Wednesday, July 23, 2014

O-H- Hell Naw?



Today begins the long journey to  Dayton, Ohio where I have recently accepted a job.  While I am extremely grateful to have been offered a tenure-track position (especially in this bleak job market), I am not really sure what to expect in Dayton.  I have only been to Ohio twice in my life.  Once in the late 90s when I visited my college boyfriend during his summer internship in Cincinnati and then again when I traveled to Dayton to interview for this new job.   In the past, I have generally avoided travelling to—and through—the Midwest.  If I may make a gross generalization, I find the region oddly segregated and uncomfortably conservative.   But I am trying to remain open. 
In preparation for my move, I have been reading quite a bit about Dayton—past and present.  From what I can gather, Dayton is a Rust Belt city that used to thrive on industrial jobs and factory production.  When the factories closed and the industry waned, unemployment and other social problems increased.  As it has been explained to me, West Dayton is comprised largely of poor blacks, most of whom descended from migrant southerners, and east Dayton residents are mostly poor whites of Appalachian descent.   Interestingly, nobody I have spoken to would entertain the idea of me living in West Dayton.   Both black people and white people have recommended that I stay away from west Dayton.  Clearly none of those people knows me very well because I have every intention of spending time on the west side, if for no other reason than to see what all the fuss is about. 
Nevertheless, because I could not get any clear intel about west Dayton and because I rented my new place sight-unseen (I couldn’t afford to travel to Dayton before moving there), I have ended up renting a house in east Dayton in a poor white neighborhood.   This will be a first.  Growing up, I lived in predominantly white neighborhoods but they were solidly middle-class.  Since college, I have lived in my fair share of poor neighborhoods in Atlanta, D.C., and New Orleans.  But I have never lived in a white AND poor neighborhood.  I’m not even sure I know what that looks like.  Sure, I’ve seen South Boston on t.v. and I’ve driven through some poor white neighborhoods in Baltimore that look straight out of a John Waters flick, but I have never really spent time in a poor white neighborhood. 
I can’t help but wonder if the existence of urban neighborhoods that are both poor and white are products of a particular brand of segregation that exists predominantly above the Mason-Dixon line—the de facto brand of segregation that was not mandated by Jim Crow laws but rather shaped over time by racial covenants, housing policies, school redistricting strategies, and unspoken social rules.
I am definitely feeling a bit apprehensive about how the neighborhood will receive me—an educated, light-skinned black woman with dreadlocs, eyeglasses, and an attitude that is slightly west coast casual with a tinge of urban disinterest and  flavored with southern style and manners.  I can’t decide if I should try to ingratiate myself to the neighborhood by smiling politely and introducing myself to the locals or if I should mean-mug everyone I see, openly wield my machete in the front yard, and play the role of the crazy black lady living in a white neighborhood.   It’s hard to tell yet.  Statistically, things seem a little rough in east Dayton —violent crime is high, property crime is high, and unemployment is high.  When I google-earthed (yep.  I used it as a verb) my new neighborhood, I saw some tough looking adolescents who were clearly stalking the Google van as it went by taking pictures of the neighborhood.   I doubt they were stalking the van maliciously.  It seemed that they had no idea what the Google van even was.  Either way, it’s no good.

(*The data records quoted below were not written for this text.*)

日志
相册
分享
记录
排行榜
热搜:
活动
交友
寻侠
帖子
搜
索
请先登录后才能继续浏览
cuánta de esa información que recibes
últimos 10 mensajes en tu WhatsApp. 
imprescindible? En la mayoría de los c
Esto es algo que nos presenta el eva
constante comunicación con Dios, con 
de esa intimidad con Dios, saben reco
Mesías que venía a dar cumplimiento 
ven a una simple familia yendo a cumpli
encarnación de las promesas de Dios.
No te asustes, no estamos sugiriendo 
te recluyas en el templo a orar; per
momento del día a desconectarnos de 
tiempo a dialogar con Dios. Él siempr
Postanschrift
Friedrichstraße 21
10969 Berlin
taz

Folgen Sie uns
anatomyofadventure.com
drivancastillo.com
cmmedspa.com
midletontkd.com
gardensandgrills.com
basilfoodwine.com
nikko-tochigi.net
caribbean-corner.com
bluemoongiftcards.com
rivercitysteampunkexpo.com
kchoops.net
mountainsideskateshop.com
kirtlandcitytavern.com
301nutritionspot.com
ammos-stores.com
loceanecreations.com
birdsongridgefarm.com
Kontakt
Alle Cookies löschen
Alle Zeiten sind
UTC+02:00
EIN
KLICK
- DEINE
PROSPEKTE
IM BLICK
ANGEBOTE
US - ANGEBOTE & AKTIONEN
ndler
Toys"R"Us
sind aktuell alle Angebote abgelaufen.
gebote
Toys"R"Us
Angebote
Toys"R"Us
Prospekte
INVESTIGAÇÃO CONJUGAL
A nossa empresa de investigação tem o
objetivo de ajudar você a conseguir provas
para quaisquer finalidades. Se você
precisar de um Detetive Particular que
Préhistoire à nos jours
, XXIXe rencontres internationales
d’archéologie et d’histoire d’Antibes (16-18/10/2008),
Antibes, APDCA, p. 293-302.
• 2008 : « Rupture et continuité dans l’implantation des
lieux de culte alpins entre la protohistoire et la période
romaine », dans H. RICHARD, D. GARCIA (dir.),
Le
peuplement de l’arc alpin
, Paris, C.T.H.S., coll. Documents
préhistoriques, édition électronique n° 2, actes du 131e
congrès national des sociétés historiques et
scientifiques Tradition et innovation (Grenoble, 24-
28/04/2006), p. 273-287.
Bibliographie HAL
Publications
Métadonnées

Despite my apprehensions, I am trying to remain open and slightly hopeful about moving to Dayton.  The city has a surprising amount of culture—a ballet, a philharmonic, an opera, an art institute, and countless festivals are among the most evident cultural elements.   And did you know there are more than 70 miles of bike trails in Dayton?  I sure didn’t.  But as a budding cycling enthusiast, this is great news to me.  I guess I will have to find out everything else when I arrive in Dayton in a few days.

Right now I am about to hit the road in my 2002 Toyota Echo—just me, my dog, and my incredibly supportive momma.

First stop on our road trip to the Midwest?  Vegas baby!!